▸ Assignment 1
Reproduce the stretch of the divorce passage from "I was extremely" through "on 3 stone.".
▸ Assignment 2
Continue the divorce passage from its last sentence onward.

I was extremely worried about telling people about my divorce, mostly because I kept forgetting that other people have their own lives to get on with.
I was also extremely worried about what my parents would think, mostly because I’d underestimated their wisdom (their reward, I guess, for surviving their own mistakes).
My mum’s solution was to spend every waking moment texting me the names of other people who had divorced.
“Sue’s divorced, remarried and much happier now” my phone would ping at 9am on a bleary Tuesday.
“Sue who?”
“Sue, Maria that I go shopping with’s sister – you’ve never met her.”
Then shortly after: “Cathy is divorced. Said the whole experience made her a much more rounded person.”
An unfortunate choice of words: Cathy had put on 3 stone.
If divorce had needed a cheerleader, my mum was it.
“Divorce is in fashion, it’s all the rage,” she’d say, as if divorce were a handbag. She cut out articles about famous kids whose parents had split, and circled the passages where it talked about the breakdown of their families. “Look,” she’d say “this rapper has had three kids with three different women. Sperm flying about like sycamore seeds. Sometimes I think its better. You know what Freud says: nuclear families are like nuclear bombs.”
I’m not sure that Freud did ever say that but my mother was never one to let the truth stand in her way.

▸ Collected data

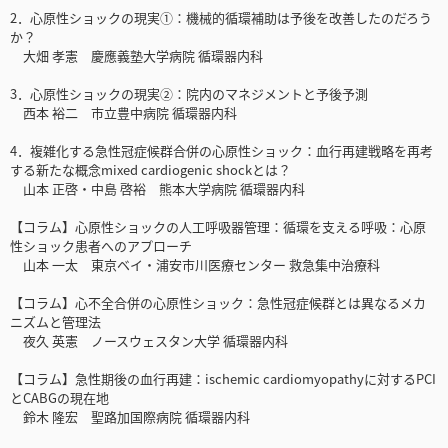
2．心原性ショックの現実①：機械的循環補助は予後を改善したのだろう
か？
大畑 孝憲 慶應義塾大学病院 循環器内科
3．心原性ショックの現実②：院内のマネジメントと予後予測
西本 裕二 市立豊中病院 循環器内科
4．複雑化する急性冠症候群合併の心原性ショック：血行再建戦略を再考
する新たな概念mixed cardiogenic shockとは？
山本 正啓・中島 啓裕 熊本大学病院 循環器内科
【コラム】心原性ショックの人工呼吸器管理：循環を支える呼吸：心原
性ショック患者へのアプローチ
山本 一太 東京ベイ・浦安市川医療センター 救急集中治療科
【コラム】心不全合併の心原性ショック：急性冠症候群とは異なるメカ
ニズムと管理法
夜久 英憲 ノースウェスタン大学 循環器内科
【コラム】急性期後の血行再建：ischemic cardiomyopathyに対するPCI
とCABGの現在地
鈴木 隆宏 聖路加国際病院 循環器内科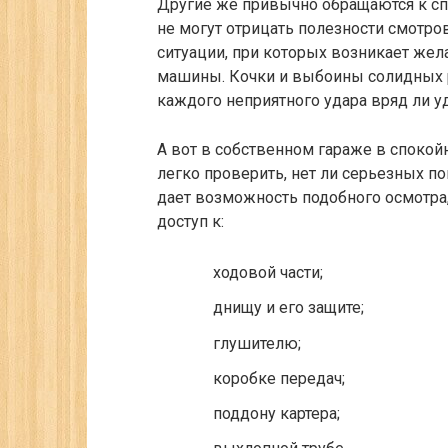
Другие же привычно обращаются к спе
не могут отрицать полезности смотро
ситуации, при которых возникает же
машины. Кочки и выбоины солидных 
каждого неприятного удара вряд ли у
А вот в собственном гараже в спокой
легко проверить, нет ли серьезных 
дает возможность подобного осмотра, 
доступ к:
ходовой части;
днищу и его защите;
глушителю;
коробке передач;
поддону картера;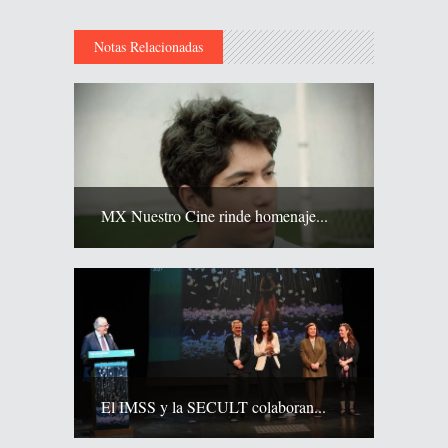
Notas Relacionadas
MX Nuestro Cine rinde homenaje...
El IMSS y la SECULT colaboran...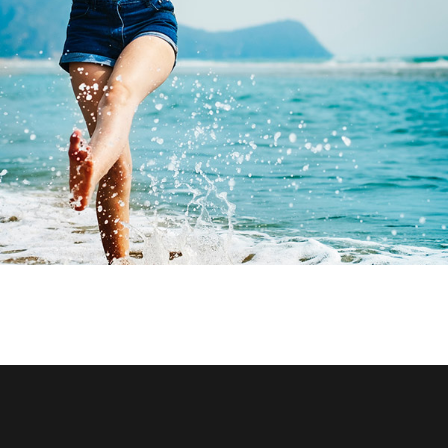
Tempus aliquam
Sapien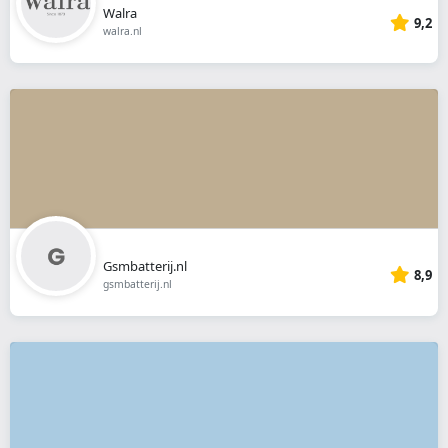
Walra
9,2
walra.nl
Gsmbatterij.nl
8,9
gsmbatterij.nl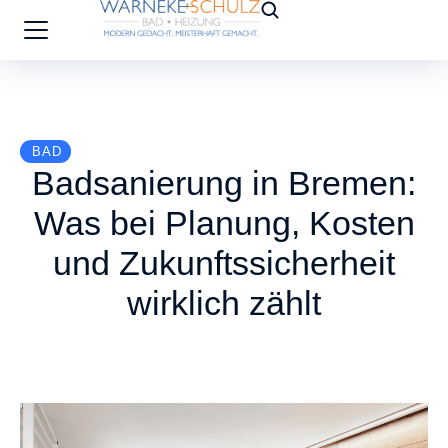
BAD
Badsanierung in Bremen:
Was bei Planung, Kosten
und Zukunftssicherheit
wirklich zählt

▸ Answer space 1
I was extremely worried about telling people about my divorce, mostly because I kept forgetting that other people have their own lives to get on with.
I was also extremely worried about what my parents would think, mostly because I’d underestimated their wisdom (their reward, I guess, for surviving their own mistakes).
My mum’s solution was to spend every waking moment texting me the names of other people who had divorced.
“Sue’s divorced, remarried and much happier now” my phone would ping at 9am on a bleary Tuesday.
“Sue who?”
“Sue, Maria that I go shopping with’s sister – you’ve never met her.”
Then shortly after: “Cathy is divorced. Said the whole experience made her a much more rounded person.”
An unfortunate choice of words: Cathy had put on 3 stone.

▸ Answer space 2
At her most serious, she would describe divorce as an ‘epidemic.” “Men and women don’t need each other any more,” she’d say thoughtfully. And she would have done her research. “Some of the statistics don’t look so great for second marriages either. It’s conflicting,” she’d add, putting down the newspaper and taking off her glasses, “but just to be on the safe side, if I were you, I’d just have hundreds and hundreds of flings.”
“Is Mick Jagger a failure?”
My father was more matter of fact: he took me out to coffee still dressed in the suit that he continued to wear, fifteen years into retirement. “ I’m sorry to tell you this,” he announced, “but you married the wrong man.” He said it in the same tone that he reserved for business ideas that didn’t work. As far as he was concerned, my marriage was like a failed samosa factory. Then his eyes lit up as he remembered something:
“The good news is that you have completed a full life cycle,” he said. I felt like a drosophila fly on its way out.
“I feel like such a failure,” I said.
Dad looked at me with genuine bewilderment. “What, so you think Mick Jagger is a failure?”
Mick Jagger was one of Dad’s heroes, and at times I wondered if the main thing that he might be disappointed about was that my marriage didn’t break down because of an affair with a playboy centrefold. (At least I don’t think it did. In our marriage there were definitely two people, neither of whom Id’ known particularly well – but as for the rest, at this point, who knows?).
The Mick Jagger line was probably more useful than any lines I ever got from my therapist. That’s not to say that therapy isn’t helpful: therapy is helpful in the way that GCSE Latin is helpful- fundamentally, abstractly. It gave me the ingredients of a healthy relationship and a glossy photo of what the delicious end product might look like, like a recipe book that one might read whilst eating a Pot Noodle.
Then of course there was the more practical advice from a divorced friend. “When you’ve filled in form E, buy yourself a present. When you get your decree nisi through, buy yourself a present. When you get your decree absolut through, buy yourself a present. If things get delayed or if in doubt, buy yourself a present.”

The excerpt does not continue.